BEGIN Data records

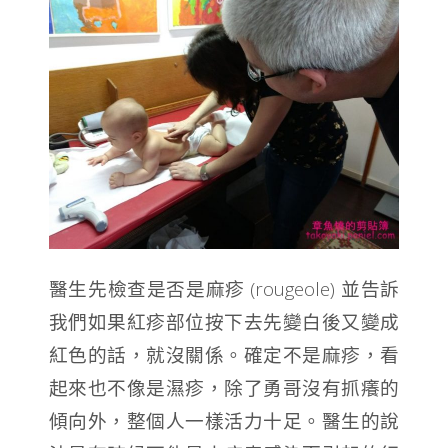
醫生先檢查是否是麻疹 (rougeole) 並告訴
我們如果紅疹部位按下去先變白後又變成
紅色的話，就沒關係。確定不是麻疹，看
起來也不像是濕疹，除了勇哥沒有抓癢的
傾向外，整個人一樣活力十足。醫生的說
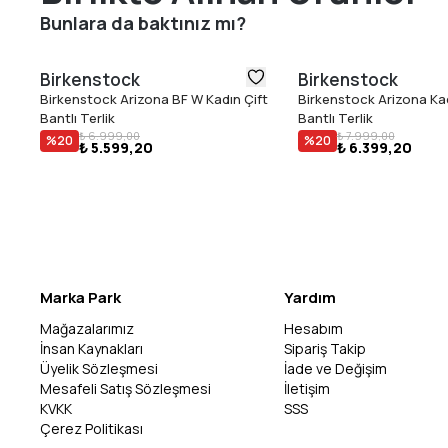
Bunlara da baktınız mı?
Birkenstock
Birkenstock
Birkenstock Arizona BF W Kadın Çift
Birkenstock Arizona Kad
Bantlı Terlik
Bantlı Terlik
₺ 6.999,00
₺ 7.999,00
%
20
%
20
₺ 5.599,20
₺ 6.399,20
Marka Park
Yardım
Mağazalarımız
Hesabım
İnsan Kaynakları
Sipariş Takip
Üyelik Sözleşmesi
İade ve Değişim
Mesafeli Satış Sözleşmesi
İletişim
KVKK
SSS
Çerez Politikası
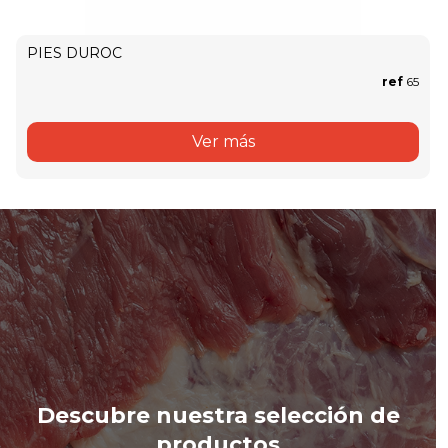
PIES DUROC
ref
65
Ver más
Descubre nuestra selección de
productos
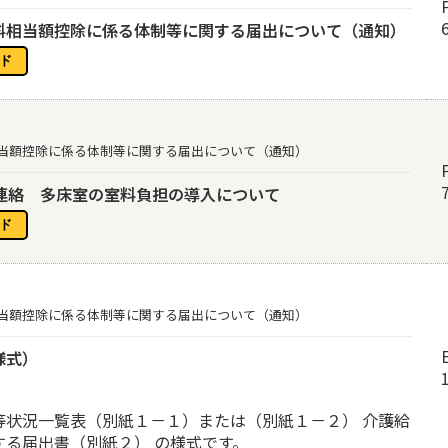
料相当額控除に係る体制等に関する届出について（通知）
相当額控除に係る体制等に関する届出について（通知）
務連絡 多床室の室料負担の導入について
相当額控除に係る体制等に関する届出について（通知）
様式）
等状況一覧表（別紙１－１）または（別紙１－２） 介護給
る届出書（別紙２） の様式です。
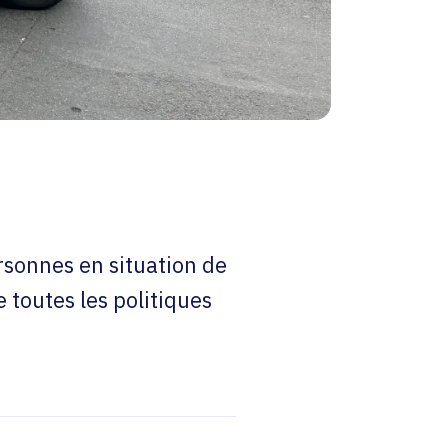
rsonnes en situation de
 toutes les politiques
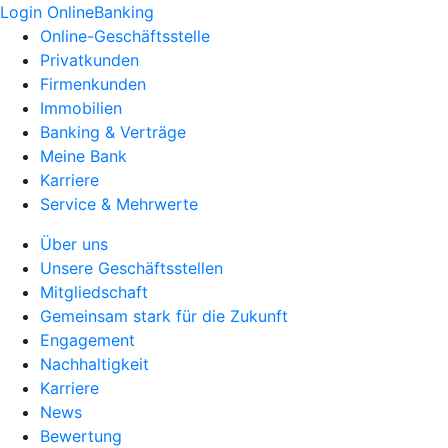
Login OnlineBanking
Online-Geschäftsstelle
Privatkunden
Firmenkunden
Immobilien
Banking & Verträge
Meine Bank
Karriere
Service & Mehrwerte
Über uns
Unsere Geschäftsstellen
Mitgliedschaft
Gemeinsam stark für die Zukunft
Engagement
Nachhaltigkeit
Karriere
News
Bewertung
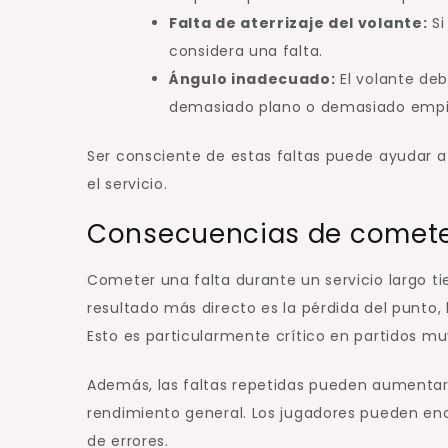
Falta de aterrizaje del volante:
Si
considera una falta.
Ángulo inadecuado:
El volante deb
demasiado plano o demasiado empin
Ser consciente de estas faltas puede ayudar a 
el servicio.
Consecuencias de cometer
Cometer una falta durante un servicio largo t
resultado más directo es la pérdida del punto,
Esto es particularmente crítico en partidos 
Además, las faltas repetidas pueden aumentar 
rendimiento general. Los jugadores pueden enc
de errores.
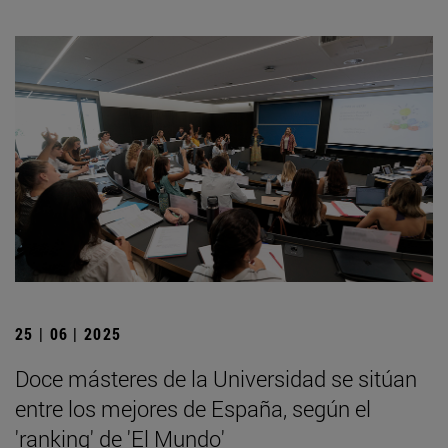
25 | 06 | 2025
Doce másteres de la Universidad se sitúan
entre los mejores de España, según el
'ranking' de 'El Mundo'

END Data records

Work task:
The records above are to be transcribed exactly, with every picture left out.

Task result:
醫生先檢查是否是麻疹 (rougeole) 並告訴
我們如果紅疹部位按下去先變白後又變成
紅色的話，就沒關係。確定不是麻疹，看
起來也不像是濕疹，除了勇哥沒有抓癢的
傾向外，整個人一樣活力十足。醫生的說
Bunlara da baktınız mı?
Birkenstock
Birkenstock
Birkenstock Arizona BF W Kadın Çift
Birkenstock Arizona Kad
Bantlı Terlik
Bantlı Terlik
₺ 6.999,00
₺ 7.999,00
%
20
%
20
₺ 5.599,20
₺ 6.399,20
Marka Park
Yardım
Mağazalarımız
Hesabım
İnsan Kaynakları
Sipariş Takip
Üyelik Sözleşmesi
İade ve Değişim
Mesafeli Satış Sözleşmesi
İletişim
KVKK
SSS
Çerez Politikası
PIES DUROC
ref
65
Ver más
Descubre nuestra selección de
productos
料相当額控除に係る体制等に関する届出について（通知）
相当額控除に係る体制等に関する届出について（通知）
務連絡 多床室の室料負担の導入について
相当額控除に係る体制等に関する届出について（通知）
様式）
等状況一覧表（別紙１－１）または（別紙１－２） 介護給
る届出書（別紙２） の様式です。
rsonnes en situation de
 toutes les politiques
Login OnlineBanking
Online-Geschäftsstelle
Privatkunden
Firmenkunden
Immobilien
Banking & Verträge
Meine Bank
Karriere
Service & Mehrwerte
Über uns
Unsere Geschäftsstellen
Mitgliedschaft
Gemeinsam stark für die Zukunft
Engagement
Nachhaltigkeit
Karriere
News
Bewertung
Falta de aterrizaje del volante:
Si
considera una falta.
Ángulo inadecuado:
El volante deb
demasiado plano o demasiado empin
Ser consciente de estas faltas puede ayudar a 
el servicio.
Consecuencias de cometer
Cometer una falta durante un servicio largo t
resultado más directo es la pérdida del punto,
Esto es particularmente crítico en partidos 
Además, las faltas repetidas pueden aumentar 
rendimiento general. Los jugadores pueden enc
de errores.
25 | 06 | 2025
Doce másteres de la Universidad se sitúan
entre los mejores de España, según el
'ranking' de 'El Mundo'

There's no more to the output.